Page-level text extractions
□ □ □

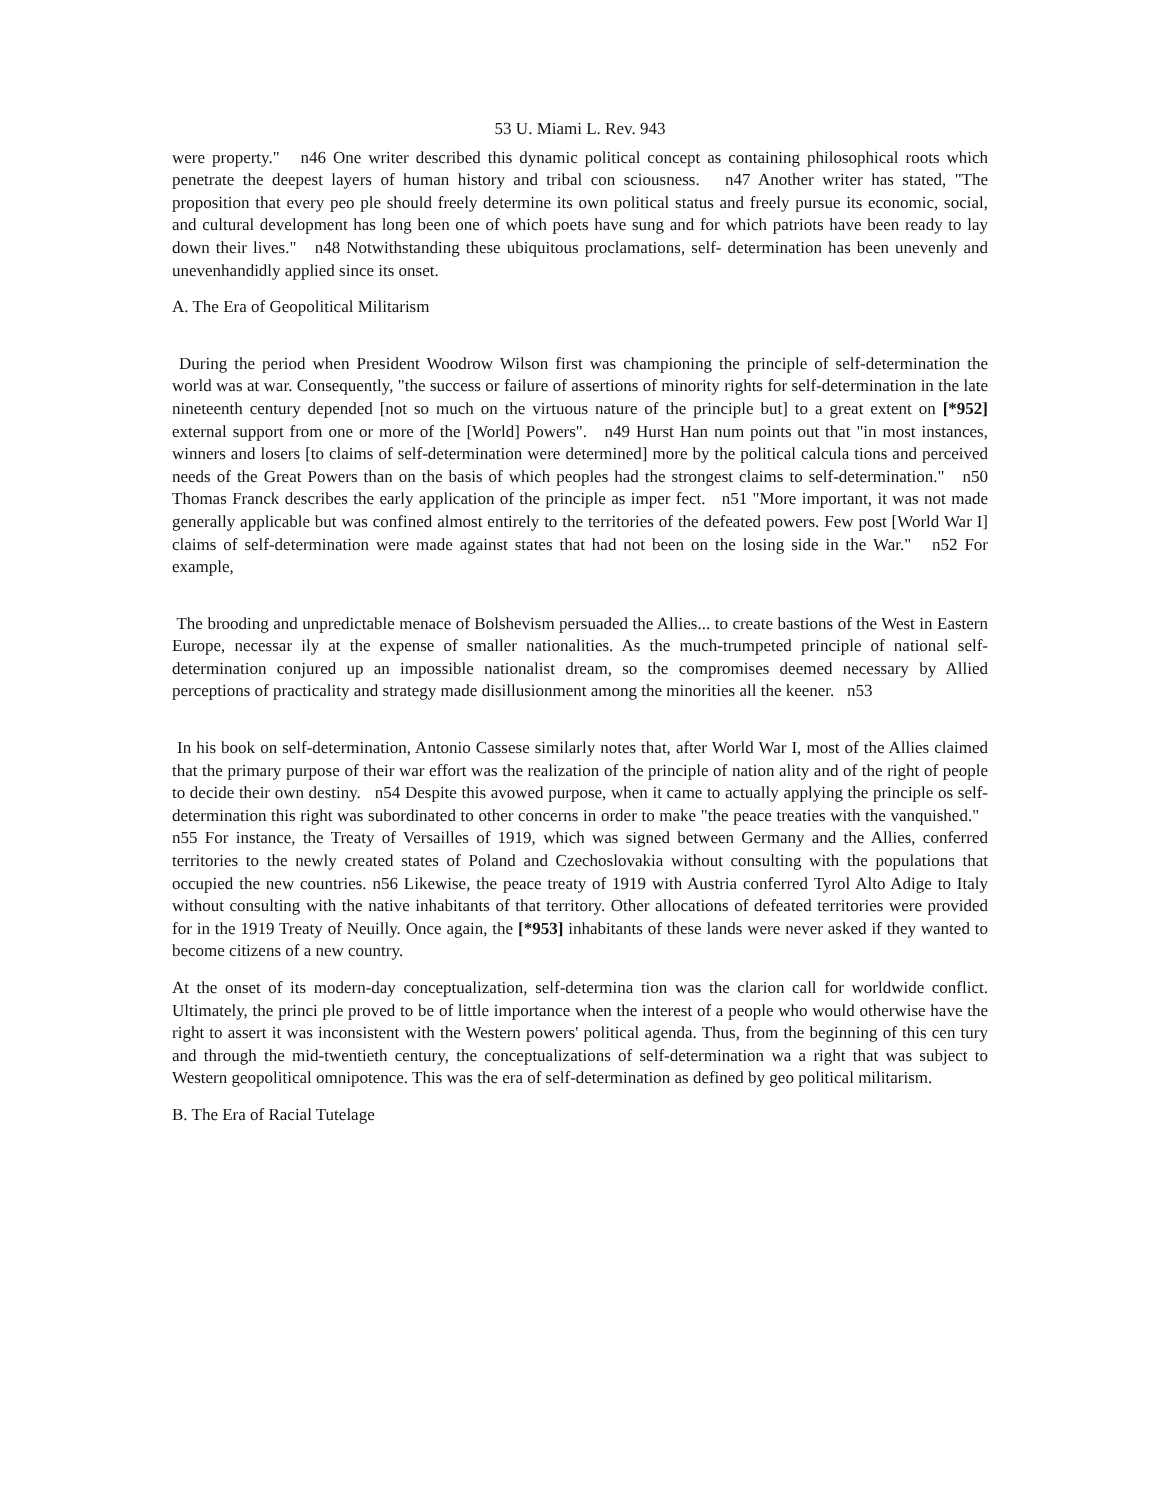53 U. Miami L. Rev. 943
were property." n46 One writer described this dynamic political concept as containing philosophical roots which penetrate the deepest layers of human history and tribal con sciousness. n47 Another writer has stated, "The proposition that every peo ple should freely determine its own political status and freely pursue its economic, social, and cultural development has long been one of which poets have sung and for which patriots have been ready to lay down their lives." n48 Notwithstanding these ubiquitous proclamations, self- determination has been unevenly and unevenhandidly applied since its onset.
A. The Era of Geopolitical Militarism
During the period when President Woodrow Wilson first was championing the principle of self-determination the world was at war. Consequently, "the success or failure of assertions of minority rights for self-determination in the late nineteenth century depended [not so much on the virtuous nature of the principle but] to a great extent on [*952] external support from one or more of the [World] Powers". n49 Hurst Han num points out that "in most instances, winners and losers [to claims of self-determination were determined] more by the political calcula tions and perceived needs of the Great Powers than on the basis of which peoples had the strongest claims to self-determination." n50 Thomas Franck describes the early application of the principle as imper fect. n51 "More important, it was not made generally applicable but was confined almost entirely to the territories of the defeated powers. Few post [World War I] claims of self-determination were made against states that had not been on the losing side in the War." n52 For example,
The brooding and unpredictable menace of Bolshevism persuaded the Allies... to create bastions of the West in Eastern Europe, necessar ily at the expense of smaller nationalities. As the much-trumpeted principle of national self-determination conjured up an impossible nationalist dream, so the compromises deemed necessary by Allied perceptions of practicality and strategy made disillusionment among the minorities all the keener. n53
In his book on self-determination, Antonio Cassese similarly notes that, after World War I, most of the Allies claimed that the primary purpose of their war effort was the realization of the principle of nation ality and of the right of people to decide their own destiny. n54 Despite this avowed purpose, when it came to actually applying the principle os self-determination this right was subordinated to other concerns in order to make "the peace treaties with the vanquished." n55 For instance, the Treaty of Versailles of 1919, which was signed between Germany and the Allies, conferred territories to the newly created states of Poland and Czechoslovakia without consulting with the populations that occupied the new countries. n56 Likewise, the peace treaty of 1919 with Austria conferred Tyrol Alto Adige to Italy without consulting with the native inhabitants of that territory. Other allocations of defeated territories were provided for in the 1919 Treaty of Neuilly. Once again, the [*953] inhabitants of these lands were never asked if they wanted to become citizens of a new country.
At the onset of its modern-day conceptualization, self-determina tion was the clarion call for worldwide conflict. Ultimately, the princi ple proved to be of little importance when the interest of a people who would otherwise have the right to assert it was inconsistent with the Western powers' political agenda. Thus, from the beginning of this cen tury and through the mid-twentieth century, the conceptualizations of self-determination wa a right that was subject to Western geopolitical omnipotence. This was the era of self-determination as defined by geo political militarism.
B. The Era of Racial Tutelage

□ □ □

Task statement => Keep the pictures out while you retype all of the data above exactly as it appears.

Solution to this problem =>
53 U. Miami L. Rev. 943
were property." n46 One writer described this dynamic political concept as containing philosophical roots which penetrate the deepest layers of human history and tribal con sciousness. n47 Another writer has stated, "The proposition that every peo ple should freely determine its own political status and freely pursue its economic, social, and cultural development has long been one of which poets have sung and for which patriots have been ready to lay down their lives." n48 Notwithstanding these ubiquitous proclamations, self- determination has been unevenly and unevenhandidly applied since its onset.
A. The Era of Geopolitical Militarism
During the period when President Woodrow Wilson first was championing the principle of self-determination the world was at war. Consequently, "the success or failure of assertions of minority rights for self-determination in the late nineteenth century depended [not so much on the virtuous nature of the principle but] to a great extent on [*952] external support from one or more of the [World] Powers". n49 Hurst Han num points out that "in most instances, winners and losers [to claims of self-determination were determined] more by the political calcula tions and perceived needs of the Great Powers than on the basis of which peoples had the strongest claims to self-determination." n50 Thomas Franck describes the early application of the principle as imper fect. n51 "More important, it was not made generally applicable but was confined almost entirely to the territories of the defeated powers. Few post [World War I] claims of self-determination were made against states that had not been on the losing side in the War." n52 For example,
The brooding and unpredictable menace of Bolshevism persuaded the Allies... to create bastions of the West in Eastern Europe, necessar ily at the expense of smaller nationalities. As the much-trumpeted principle of national self-determination conjured up an impossible nationalist dream, so the compromises deemed necessary by Allied perceptions of practicality and strategy made disillusionment among the minorities all the keener. n53
In his book on self-determination, Antonio Cassese similarly notes that, after World War I, most of the Allies claimed that the primary purpose of their war effort was the realization of the principle of nation ality and of the right of people to decide their own destiny. n54 Despite this avowed purpose, when it came to actually applying the principle os self-determination this right was subordinated to other concerns in order to make "the peace treaties with the vanquished." n55 For instance, the Treaty of Versailles of 1919, which was signed between Germany and the Allies, conferred territories to the newly created states of Poland and Czechoslovakia without consulting with the populations that occupied the new countries. n56 Likewise, the peace treaty of 1919 with Austria conferred Tyrol Alto Adige to Italy without consulting with the native inhabitants of that territory. Other allocations of defeated territories were provided for in the 1919 Treaty of Neuilly. Once again, the [*953] inhabitants of these lands were never asked if they wanted to become citizens of a new country.
At the onset of its modern-day conceptualization, self-determina tion was the clarion call for worldwide conflict. Ultimately, the princi ple proved to be of little importance when the interest of a people who would otherwise have the right to assert it was inconsistent with the Western powers' political agenda. Thus, from the beginning of this cen tury and through the mid-twentieth century, the conceptualizations of self-determination wa a right that was subject to Western geopolitical omnipotence. This was the era of self-determination as defined by geo political militarism.
B. The Era of Racial Tutelage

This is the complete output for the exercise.